Women in Tigray have been subjected to unimaginable crimes during both the war and its ongoing, tumultuous aftermath. Over 100,000 women in Tigray are thought to have experienced conflict-related sexual violence. Health experts recently estimated that over 40 percent of Tigray’s women experienced some type of gender-based violence during the war. Most of them — a whopping 89.7 percent — never received any post-violence medical or psychological support.

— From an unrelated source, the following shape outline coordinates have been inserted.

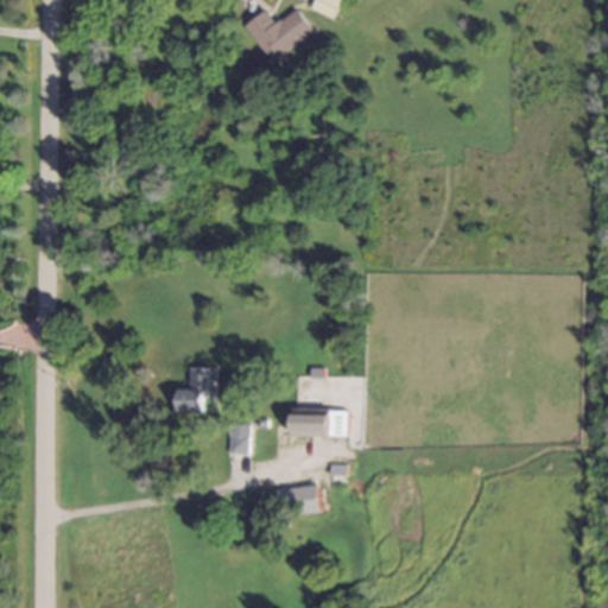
[(334,19),(342,0),(316,0),(312,10),(334,19)]
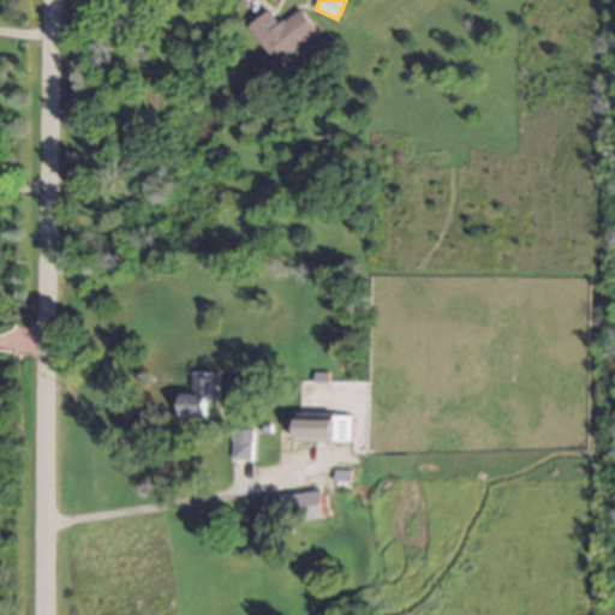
[(318,31),(300,10),(280,25),(269,12),(249,28),(278,64),(318,31)]
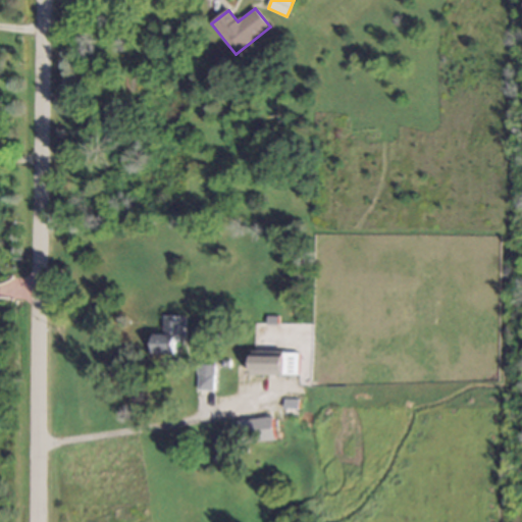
[(154,354),(176,355),(176,343),(184,343),(185,316),(163,316),(163,335),(154,335),(154,354)]
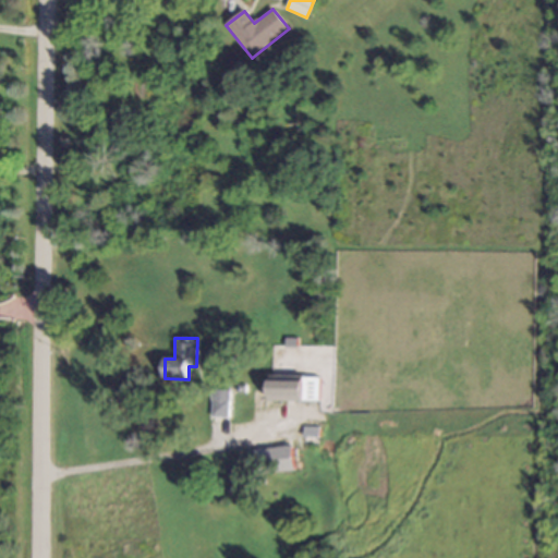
[(319,401),(319,377),(270,376),(270,400),(319,401)]
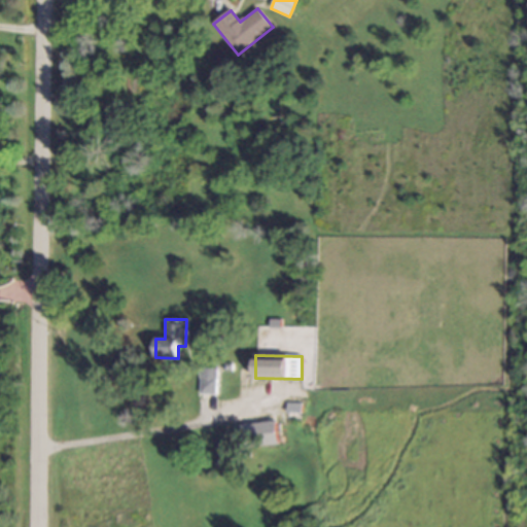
[(216,395),(217,369),(201,369),(200,394),(216,395)]
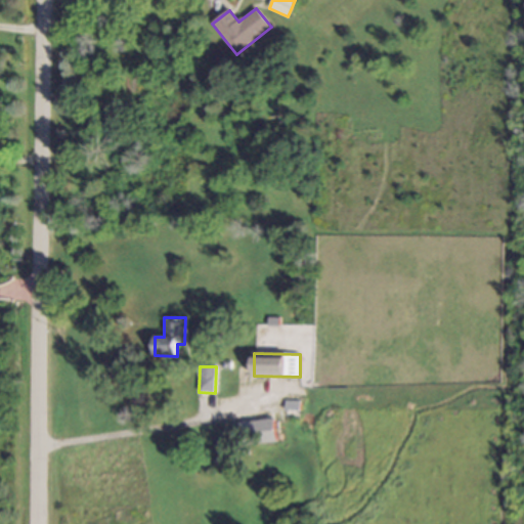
[(242,423),(245,445),(276,442),(273,419),(242,423)]
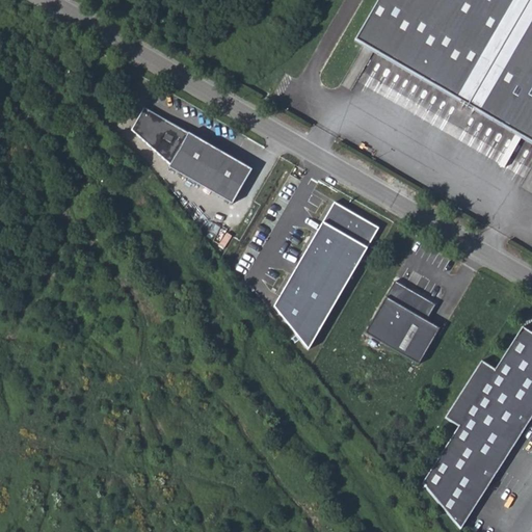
[(531,0),(377,0),(354,40),(531,142),(531,0)]
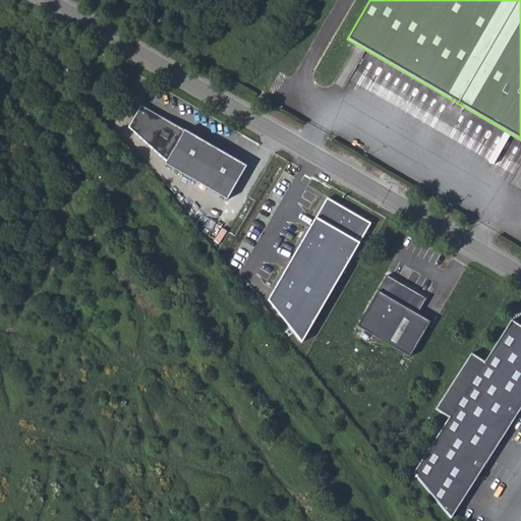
[(245,166),(153,112),(138,136),(167,162),(165,165),(226,200),(245,166)]
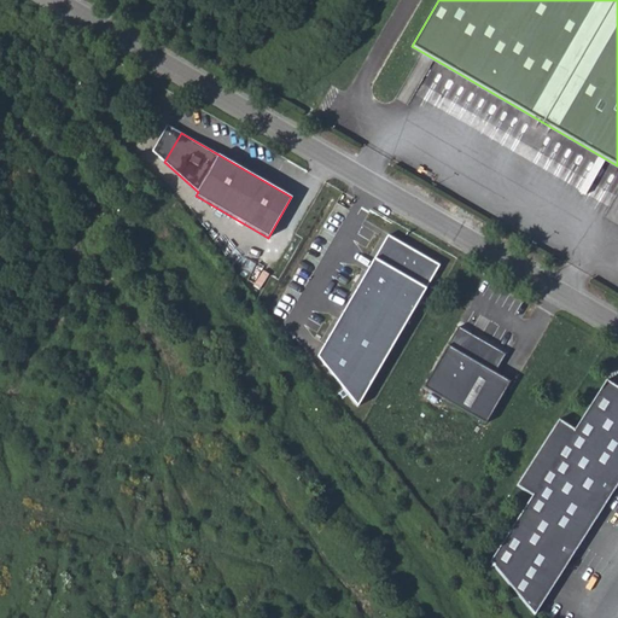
[(318,357),(357,409),(441,266),(388,234),(318,357)]
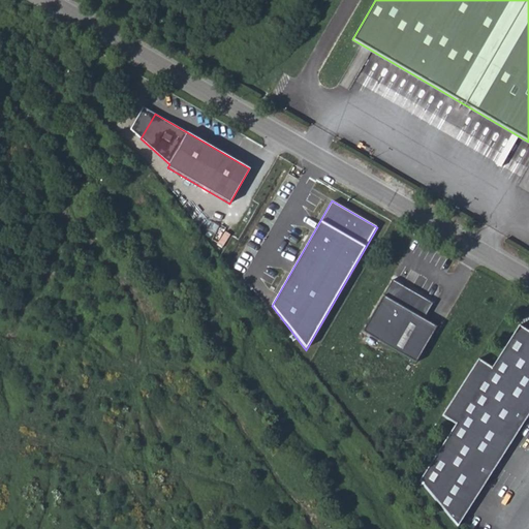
[(433,304),(392,280),(362,332),(415,363),(436,327),(424,319),(433,304)]
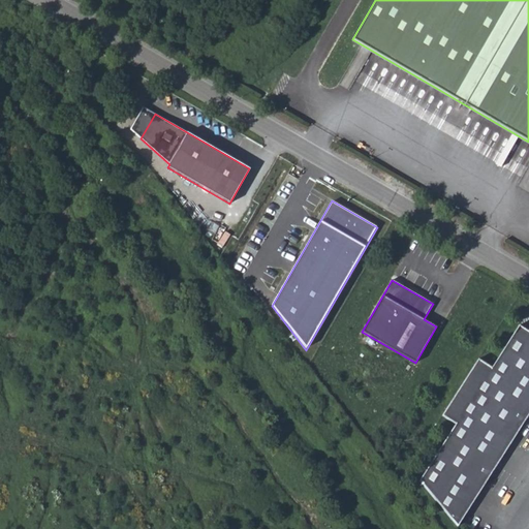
[(528,332),(519,325),(491,368),(477,360),(441,415),(455,425),(418,481),(457,528),(528,413),(528,332)]
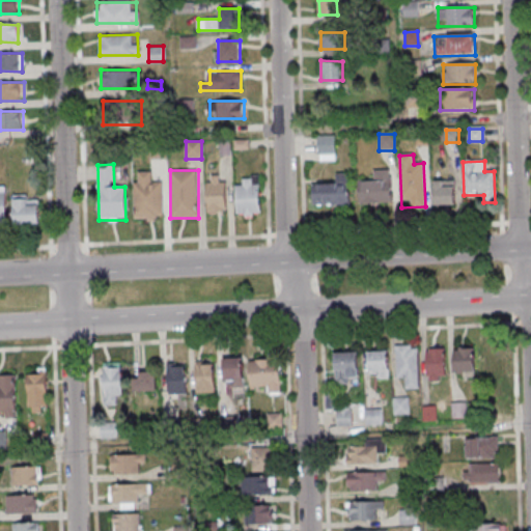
[(359,182),(359,203),(392,203),(392,170),(373,170),(373,182),(359,182)]
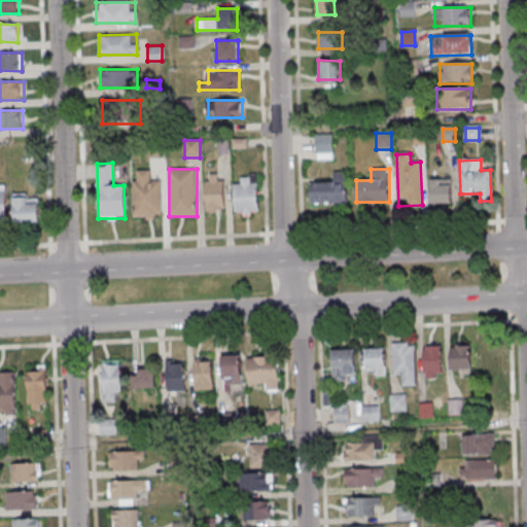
[(162,181),(151,181),(151,171),(133,171),(133,218),(162,218),(162,181)]
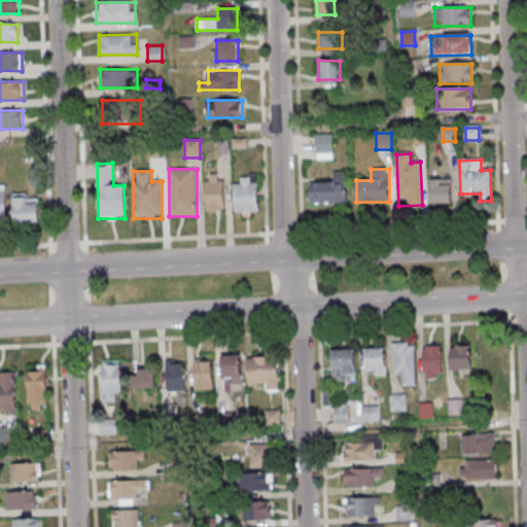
[(310,182),(310,203),(346,203),(346,174),(335,174),(335,182),(310,182)]
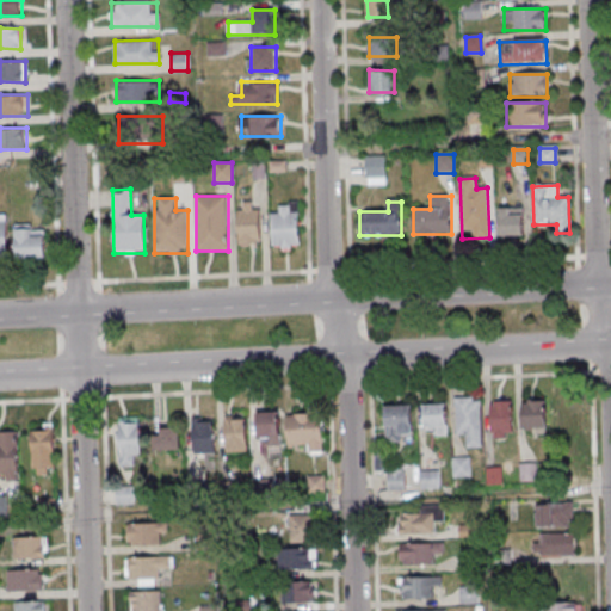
[(238,203),(238,245),(259,245),(259,203),(238,203)]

Survivors have reported that foreign objects were inserted in their bodies, that their children were murdered in front of them, that they were forced into sexual slavery, starved and intentionally infected with H.I.V. and other sexually transmitted infections. One victim recalled being told that she was being raped because “a Tigrayan womb should never give birth.” Some survivors are now taking care of children fathered by their rapists. Others are likely becoming new survivors of conflict-related sexual violence themselves, with little hope of recourse from the government.

Unfortunately, the women of Tigray are not alone. Today, conflict-related sexual violence remains a persistent issue across the Horn of Africa. United Nations experts have expressed alarm about the reported widespread use of rape by the Rapid Support Forces in Sudan’s ongoing war, a horror eerily reminiscent of the genocide in Darfur, where women experienced sexual violence en masse. In Eritrea, Tigray’s neighbor to the north, women conscripted into the federal army have been reportedly subjected to sexual violence during compulsory national service. In Somalia, to the east, women living in refugee camps and centers for internally displaced people face high numbers of gender-based violence and are often targeted by predatory clan militias and soldiers. Outside of the Horn, the Democratic Republic of Congo has witnessed alarming levels of sexual violence during its ongoing conflict, with especially high numbers of child victims.

It’s a practice that continues to be used with impunity despite international pledges to eliminate it. In 2022, President Biden released a memorandum on conflict-related sexual violence, pledging to strengthen the U.S. government’s commitment to combat and hold accountable those responsible for such violence. The European Union continues to release statements on the need to end C.R.S.V. worldwide. And U.N. Resolution 1325, passed nearly 25 years ago, calls on “all parties to conflict” to take special measures to protect women and girls from gender-based violence, particularly sexual abuse, in the context of armed conflict. Still, the violence and impunity continue.

To put an end to conflict-related sexual violence, women’s voices must be included at every level of decision-making. Research shows that when women participate in a peace process, it lasts longer; maintaining peace is one way to ensure that conflict-related atrocities do not continue. In the context of Tigray, this will require the active engagement and participation of women in designing and implementing protection measures, shaping legal and judicial actions, and contributing to sustainable peace-building initiatives. One good example to follow would be Liberia, where women, including survivors, spearheaded movements that played a critical role in ending a brutal civil war characterized by extensive rape.